# Task instructions
Retype the listing found below exactly, but leave out each picture.

# Entries provided
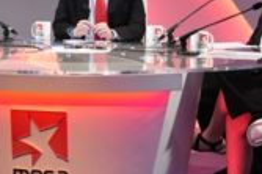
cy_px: 99
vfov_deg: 9.3
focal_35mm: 147
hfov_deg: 13.9
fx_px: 1069
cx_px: 82
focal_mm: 40
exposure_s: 1/25
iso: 1600
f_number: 4.5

# Response for this exercise
cy_px: 99
vfov_deg: 9.3
focal_35mm: 147
hfov_deg: 13.9
fx_px: 1069
cx_px: 82
focal_mm: 40
exposure_s: 1/25
iso: 1600
f_number: 4.5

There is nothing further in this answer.